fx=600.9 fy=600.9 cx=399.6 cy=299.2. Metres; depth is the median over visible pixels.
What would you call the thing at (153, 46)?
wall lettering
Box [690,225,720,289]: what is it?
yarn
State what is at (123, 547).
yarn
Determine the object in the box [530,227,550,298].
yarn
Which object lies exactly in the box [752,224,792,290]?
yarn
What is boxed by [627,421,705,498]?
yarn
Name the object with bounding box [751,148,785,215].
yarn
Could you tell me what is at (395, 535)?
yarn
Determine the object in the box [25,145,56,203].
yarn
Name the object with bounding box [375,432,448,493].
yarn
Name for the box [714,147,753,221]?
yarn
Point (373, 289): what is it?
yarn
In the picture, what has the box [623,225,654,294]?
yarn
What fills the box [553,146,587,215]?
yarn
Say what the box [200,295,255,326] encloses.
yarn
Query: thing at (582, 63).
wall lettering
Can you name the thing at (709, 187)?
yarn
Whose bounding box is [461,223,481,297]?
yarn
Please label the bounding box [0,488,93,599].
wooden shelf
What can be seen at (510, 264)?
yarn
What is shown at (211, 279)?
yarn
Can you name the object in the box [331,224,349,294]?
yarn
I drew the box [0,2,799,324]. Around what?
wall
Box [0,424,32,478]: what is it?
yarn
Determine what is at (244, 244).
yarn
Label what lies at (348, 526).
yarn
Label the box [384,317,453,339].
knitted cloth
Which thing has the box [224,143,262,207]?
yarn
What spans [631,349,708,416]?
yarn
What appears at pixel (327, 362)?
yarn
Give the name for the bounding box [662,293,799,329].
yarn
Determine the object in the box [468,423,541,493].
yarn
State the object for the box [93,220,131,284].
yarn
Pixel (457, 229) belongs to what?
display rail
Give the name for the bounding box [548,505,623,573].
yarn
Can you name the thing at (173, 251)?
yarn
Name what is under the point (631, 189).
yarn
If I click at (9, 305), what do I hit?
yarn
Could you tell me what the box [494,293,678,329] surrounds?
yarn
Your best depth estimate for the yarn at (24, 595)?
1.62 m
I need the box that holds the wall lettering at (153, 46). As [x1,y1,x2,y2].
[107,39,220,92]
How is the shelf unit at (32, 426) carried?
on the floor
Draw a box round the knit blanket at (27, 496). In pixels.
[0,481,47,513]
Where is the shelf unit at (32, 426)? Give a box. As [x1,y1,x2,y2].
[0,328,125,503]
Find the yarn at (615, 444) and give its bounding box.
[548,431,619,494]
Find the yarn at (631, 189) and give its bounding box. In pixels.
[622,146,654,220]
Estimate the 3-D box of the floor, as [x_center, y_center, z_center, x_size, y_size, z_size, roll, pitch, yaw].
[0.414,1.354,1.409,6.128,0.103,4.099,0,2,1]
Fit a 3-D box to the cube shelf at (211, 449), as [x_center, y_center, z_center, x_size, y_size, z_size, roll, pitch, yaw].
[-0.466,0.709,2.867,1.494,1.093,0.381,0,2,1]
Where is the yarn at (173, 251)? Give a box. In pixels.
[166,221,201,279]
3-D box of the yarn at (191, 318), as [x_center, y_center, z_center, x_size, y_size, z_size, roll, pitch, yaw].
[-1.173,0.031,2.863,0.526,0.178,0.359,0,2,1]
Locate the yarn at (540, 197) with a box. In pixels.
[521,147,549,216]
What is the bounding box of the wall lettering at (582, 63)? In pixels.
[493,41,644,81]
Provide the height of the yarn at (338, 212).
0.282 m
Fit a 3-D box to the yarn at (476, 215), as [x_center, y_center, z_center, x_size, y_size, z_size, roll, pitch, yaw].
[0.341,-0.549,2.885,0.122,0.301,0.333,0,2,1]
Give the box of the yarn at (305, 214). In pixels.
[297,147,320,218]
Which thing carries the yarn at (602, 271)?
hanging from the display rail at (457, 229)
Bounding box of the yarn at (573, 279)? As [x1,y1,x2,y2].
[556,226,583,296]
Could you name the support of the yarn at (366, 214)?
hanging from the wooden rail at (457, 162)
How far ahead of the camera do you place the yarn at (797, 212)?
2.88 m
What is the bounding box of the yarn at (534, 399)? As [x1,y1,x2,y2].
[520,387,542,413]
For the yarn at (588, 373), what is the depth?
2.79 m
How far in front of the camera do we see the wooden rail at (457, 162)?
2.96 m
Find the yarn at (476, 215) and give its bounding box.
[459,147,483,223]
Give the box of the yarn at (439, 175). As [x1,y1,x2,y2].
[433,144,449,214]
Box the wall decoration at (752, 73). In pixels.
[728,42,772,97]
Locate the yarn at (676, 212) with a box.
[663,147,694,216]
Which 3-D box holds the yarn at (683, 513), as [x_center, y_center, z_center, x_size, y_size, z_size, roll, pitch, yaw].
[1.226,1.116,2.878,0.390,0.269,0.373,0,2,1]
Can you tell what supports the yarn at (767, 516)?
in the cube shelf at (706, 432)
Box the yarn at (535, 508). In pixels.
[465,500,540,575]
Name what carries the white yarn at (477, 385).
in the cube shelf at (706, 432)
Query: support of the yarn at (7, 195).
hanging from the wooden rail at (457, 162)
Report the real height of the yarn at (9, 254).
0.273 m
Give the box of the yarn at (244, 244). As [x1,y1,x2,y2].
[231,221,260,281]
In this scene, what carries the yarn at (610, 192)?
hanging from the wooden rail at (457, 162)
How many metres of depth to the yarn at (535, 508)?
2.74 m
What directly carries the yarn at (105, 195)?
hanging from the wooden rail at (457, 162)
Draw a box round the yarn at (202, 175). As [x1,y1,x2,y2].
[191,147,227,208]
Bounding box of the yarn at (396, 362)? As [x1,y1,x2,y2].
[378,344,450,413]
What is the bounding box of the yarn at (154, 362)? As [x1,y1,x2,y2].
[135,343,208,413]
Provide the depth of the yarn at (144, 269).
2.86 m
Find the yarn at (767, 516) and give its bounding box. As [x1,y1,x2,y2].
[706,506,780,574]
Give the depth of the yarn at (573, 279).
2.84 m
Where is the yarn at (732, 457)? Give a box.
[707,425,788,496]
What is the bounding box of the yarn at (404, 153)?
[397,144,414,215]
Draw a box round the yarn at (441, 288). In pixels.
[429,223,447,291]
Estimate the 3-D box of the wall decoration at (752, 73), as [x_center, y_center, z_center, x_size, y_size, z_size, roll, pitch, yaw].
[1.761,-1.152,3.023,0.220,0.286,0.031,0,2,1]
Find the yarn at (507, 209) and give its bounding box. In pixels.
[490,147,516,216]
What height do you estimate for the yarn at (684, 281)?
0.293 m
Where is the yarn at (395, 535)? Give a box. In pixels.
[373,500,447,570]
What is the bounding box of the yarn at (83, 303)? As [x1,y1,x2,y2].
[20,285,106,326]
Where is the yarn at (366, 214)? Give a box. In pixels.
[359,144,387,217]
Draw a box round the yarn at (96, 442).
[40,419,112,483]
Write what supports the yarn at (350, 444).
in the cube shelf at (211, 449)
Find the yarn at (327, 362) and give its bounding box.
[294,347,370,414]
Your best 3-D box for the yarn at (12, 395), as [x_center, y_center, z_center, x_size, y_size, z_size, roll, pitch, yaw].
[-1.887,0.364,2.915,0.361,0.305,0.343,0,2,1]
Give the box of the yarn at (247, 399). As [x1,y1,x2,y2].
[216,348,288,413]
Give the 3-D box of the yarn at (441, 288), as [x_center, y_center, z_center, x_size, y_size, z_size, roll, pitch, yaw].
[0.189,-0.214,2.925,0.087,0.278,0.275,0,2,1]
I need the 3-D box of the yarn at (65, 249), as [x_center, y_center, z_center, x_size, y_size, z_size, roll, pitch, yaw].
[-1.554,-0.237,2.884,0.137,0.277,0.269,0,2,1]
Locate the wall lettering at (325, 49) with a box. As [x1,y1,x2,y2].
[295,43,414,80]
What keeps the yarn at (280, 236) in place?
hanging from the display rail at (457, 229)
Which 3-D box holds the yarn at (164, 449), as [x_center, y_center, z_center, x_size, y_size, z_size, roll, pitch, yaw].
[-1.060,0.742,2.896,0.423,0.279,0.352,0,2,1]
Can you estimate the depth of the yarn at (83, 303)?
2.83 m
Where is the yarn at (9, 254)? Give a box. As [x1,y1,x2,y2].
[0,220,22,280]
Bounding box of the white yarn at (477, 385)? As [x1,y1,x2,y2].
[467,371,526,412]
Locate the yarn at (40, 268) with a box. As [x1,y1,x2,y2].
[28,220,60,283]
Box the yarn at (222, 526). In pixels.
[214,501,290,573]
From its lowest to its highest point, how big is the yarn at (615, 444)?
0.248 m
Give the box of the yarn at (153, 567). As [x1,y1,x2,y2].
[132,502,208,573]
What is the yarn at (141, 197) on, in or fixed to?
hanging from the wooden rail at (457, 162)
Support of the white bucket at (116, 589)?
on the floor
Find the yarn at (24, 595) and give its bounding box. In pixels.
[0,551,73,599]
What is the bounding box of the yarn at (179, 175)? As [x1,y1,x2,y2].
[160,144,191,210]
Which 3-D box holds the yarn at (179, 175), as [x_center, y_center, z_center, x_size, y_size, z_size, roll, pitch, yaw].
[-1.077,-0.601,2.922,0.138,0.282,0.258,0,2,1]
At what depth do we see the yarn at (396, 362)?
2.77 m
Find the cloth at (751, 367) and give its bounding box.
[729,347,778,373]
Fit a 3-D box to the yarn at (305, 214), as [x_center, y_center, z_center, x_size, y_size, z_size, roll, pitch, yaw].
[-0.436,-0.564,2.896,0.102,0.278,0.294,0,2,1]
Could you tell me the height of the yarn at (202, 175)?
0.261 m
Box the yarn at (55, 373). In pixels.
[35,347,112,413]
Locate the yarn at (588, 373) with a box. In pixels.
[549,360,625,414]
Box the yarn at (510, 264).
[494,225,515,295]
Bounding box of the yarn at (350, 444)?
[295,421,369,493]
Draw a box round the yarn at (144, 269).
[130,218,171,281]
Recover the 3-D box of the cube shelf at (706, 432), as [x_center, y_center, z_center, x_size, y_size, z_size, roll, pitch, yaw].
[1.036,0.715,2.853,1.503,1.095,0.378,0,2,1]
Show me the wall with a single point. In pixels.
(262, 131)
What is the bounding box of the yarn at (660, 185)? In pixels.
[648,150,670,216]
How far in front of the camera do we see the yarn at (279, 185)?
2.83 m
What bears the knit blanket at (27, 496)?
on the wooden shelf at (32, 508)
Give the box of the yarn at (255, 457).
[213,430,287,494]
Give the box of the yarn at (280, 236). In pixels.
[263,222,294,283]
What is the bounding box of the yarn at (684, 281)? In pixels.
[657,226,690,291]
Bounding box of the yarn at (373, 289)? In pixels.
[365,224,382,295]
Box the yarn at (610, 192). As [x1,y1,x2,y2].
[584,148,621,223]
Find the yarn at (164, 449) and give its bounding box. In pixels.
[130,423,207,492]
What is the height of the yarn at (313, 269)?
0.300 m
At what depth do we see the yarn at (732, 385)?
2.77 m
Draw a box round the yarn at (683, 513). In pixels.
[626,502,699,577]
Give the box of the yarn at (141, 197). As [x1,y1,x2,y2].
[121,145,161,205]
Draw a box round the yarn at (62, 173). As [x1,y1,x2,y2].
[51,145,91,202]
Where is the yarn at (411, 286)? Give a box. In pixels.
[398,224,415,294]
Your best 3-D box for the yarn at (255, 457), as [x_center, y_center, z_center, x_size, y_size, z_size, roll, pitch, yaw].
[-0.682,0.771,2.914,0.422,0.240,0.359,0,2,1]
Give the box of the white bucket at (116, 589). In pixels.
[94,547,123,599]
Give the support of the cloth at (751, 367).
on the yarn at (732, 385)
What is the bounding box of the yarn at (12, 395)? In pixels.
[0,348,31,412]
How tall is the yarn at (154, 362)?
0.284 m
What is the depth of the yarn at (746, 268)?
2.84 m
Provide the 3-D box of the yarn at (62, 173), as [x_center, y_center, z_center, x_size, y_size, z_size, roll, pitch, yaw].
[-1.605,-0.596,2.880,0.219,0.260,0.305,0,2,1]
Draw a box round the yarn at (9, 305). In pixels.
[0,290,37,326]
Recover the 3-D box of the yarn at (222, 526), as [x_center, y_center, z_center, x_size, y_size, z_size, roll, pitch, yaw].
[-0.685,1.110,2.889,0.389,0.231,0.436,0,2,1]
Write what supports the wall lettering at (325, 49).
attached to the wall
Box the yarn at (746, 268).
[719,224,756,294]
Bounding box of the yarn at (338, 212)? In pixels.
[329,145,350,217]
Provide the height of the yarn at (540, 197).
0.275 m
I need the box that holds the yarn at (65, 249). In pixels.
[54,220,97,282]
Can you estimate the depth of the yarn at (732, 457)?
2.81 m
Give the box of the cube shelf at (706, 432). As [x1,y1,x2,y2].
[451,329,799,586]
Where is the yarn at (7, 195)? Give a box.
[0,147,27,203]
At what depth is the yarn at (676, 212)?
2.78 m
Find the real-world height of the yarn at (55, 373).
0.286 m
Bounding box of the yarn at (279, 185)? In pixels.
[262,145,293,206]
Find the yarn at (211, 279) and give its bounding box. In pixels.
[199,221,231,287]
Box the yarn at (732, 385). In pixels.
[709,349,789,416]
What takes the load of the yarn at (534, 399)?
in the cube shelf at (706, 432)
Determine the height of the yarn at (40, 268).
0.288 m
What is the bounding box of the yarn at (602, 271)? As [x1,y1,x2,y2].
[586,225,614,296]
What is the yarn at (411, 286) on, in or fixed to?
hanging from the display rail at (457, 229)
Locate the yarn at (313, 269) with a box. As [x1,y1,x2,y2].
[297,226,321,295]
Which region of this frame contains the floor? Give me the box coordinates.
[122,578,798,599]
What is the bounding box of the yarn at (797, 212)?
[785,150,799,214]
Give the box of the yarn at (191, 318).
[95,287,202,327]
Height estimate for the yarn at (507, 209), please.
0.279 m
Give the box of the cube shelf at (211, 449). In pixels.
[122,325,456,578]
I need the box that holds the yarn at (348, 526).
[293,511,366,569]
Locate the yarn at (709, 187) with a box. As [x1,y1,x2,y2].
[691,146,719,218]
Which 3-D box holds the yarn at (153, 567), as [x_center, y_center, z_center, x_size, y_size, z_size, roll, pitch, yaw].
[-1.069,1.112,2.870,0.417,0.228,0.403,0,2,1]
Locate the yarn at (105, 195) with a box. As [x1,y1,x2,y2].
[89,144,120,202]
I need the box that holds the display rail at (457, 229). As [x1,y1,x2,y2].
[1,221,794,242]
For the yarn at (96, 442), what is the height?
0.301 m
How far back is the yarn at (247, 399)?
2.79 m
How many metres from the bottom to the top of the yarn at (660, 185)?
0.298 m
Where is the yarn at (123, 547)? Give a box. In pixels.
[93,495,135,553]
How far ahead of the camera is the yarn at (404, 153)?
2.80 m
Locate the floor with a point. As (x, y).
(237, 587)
● ● ● ●
## [EXERCISE]
Set down only these lines, exactly: the one containing "Locate the yarn at (709, 187)" and each line after it through the end of the entries above.

## [SOLUTION TO THIS PROBLEM]
Locate the yarn at (709, 187) with a box. As [x1,y1,x2,y2].
[691,146,719,218]
Which 3-D box holds the yarn at (153, 567), as [x_center, y_center, z_center, x_size, y_size, z_size, roll, pitch, yaw].
[-1.069,1.112,2.870,0.417,0.228,0.403,0,2,1]
Locate the yarn at (105, 195) with a box. As [x1,y1,x2,y2].
[89,144,120,202]
I need the box that holds the display rail at (457, 229). As [x1,y1,x2,y2].
[1,221,794,242]
For the yarn at (96, 442), what is the height?
0.301 m
How far back is the yarn at (247, 399)?
2.79 m
How many metres from the bottom to the top of the yarn at (660, 185)?
0.298 m
Where is the yarn at (123, 547)? Give a box. In pixels.
[93,495,135,553]
How far ahead of the camera is the yarn at (404, 153)?
2.80 m
Locate the floor with a point. As (x, y).
(237, 587)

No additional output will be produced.